Please restate the entries below word for word, leaving out any pictures.

++++++++++

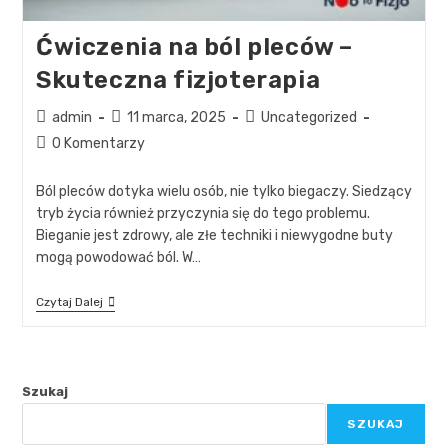
Ćwiczenia na ból pleców –
Skuteczna fizjoterapia
admin
11 marca, 2025
Uncategorized
0 Komentarzy
Ból pleców dotyka wielu osób, nie tylko biegaczy. Siedzący
tryb życia również przyczynia się do tego problemu.
Bieganie jest zdrowy, ale złe techniki i niewygodne buty
mogą powodować ból. W…
Czytaj Dalej
Szukaj
SZUKAJ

++++++++++

TASK RESPONSE:
Ćwiczenia na ból pleców –
Skuteczna fizjoterapia
admin
11 marca, 2025
Uncategorized
0 Komentarzy
Ból pleców dotyka wielu osób, nie tylko biegaczy. Siedzący
tryb życia również przyczynia się do tego problemu.
Bieganie jest zdrowy, ale złe techniki i niewygodne buty
mogą powodować ból. W…
Czytaj Dalej
Szukaj
SZUKAJ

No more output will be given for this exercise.